§ **RECORDS FOR THE TASK**
^^^^^^^^^^^^^^^^

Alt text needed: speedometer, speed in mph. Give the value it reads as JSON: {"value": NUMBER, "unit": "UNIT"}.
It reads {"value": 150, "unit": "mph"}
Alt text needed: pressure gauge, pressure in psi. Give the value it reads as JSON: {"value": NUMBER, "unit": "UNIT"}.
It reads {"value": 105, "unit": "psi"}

^^^^^^^^^^^^^^^^

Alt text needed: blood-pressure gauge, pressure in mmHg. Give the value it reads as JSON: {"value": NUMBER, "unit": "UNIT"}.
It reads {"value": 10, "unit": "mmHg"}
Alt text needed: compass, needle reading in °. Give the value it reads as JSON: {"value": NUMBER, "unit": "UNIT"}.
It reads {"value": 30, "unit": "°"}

^^^^^^^^^^^^^^^^

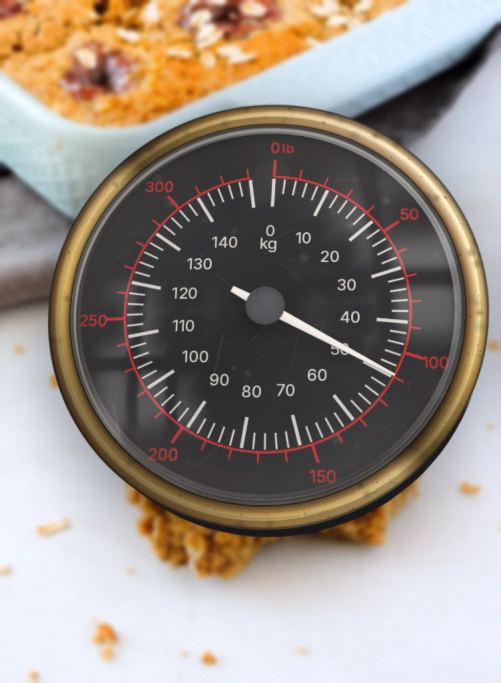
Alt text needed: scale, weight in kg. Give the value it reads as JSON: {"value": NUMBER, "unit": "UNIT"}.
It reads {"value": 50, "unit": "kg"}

^^^^^^^^^^^^^^^^

§ **TASK DESCRIPTION**
Return every line above that contains the word "mmHg". Case counts, so only matches with the same capitalization qualify.

§ **RESULT**
Alt text needed: blood-pressure gauge, pressure in mmHg. Give the value it reads as JSON: {"value": NUMBER, "unit": "UNIT"}.
It reads {"value": 10, "unit": "mmHg"}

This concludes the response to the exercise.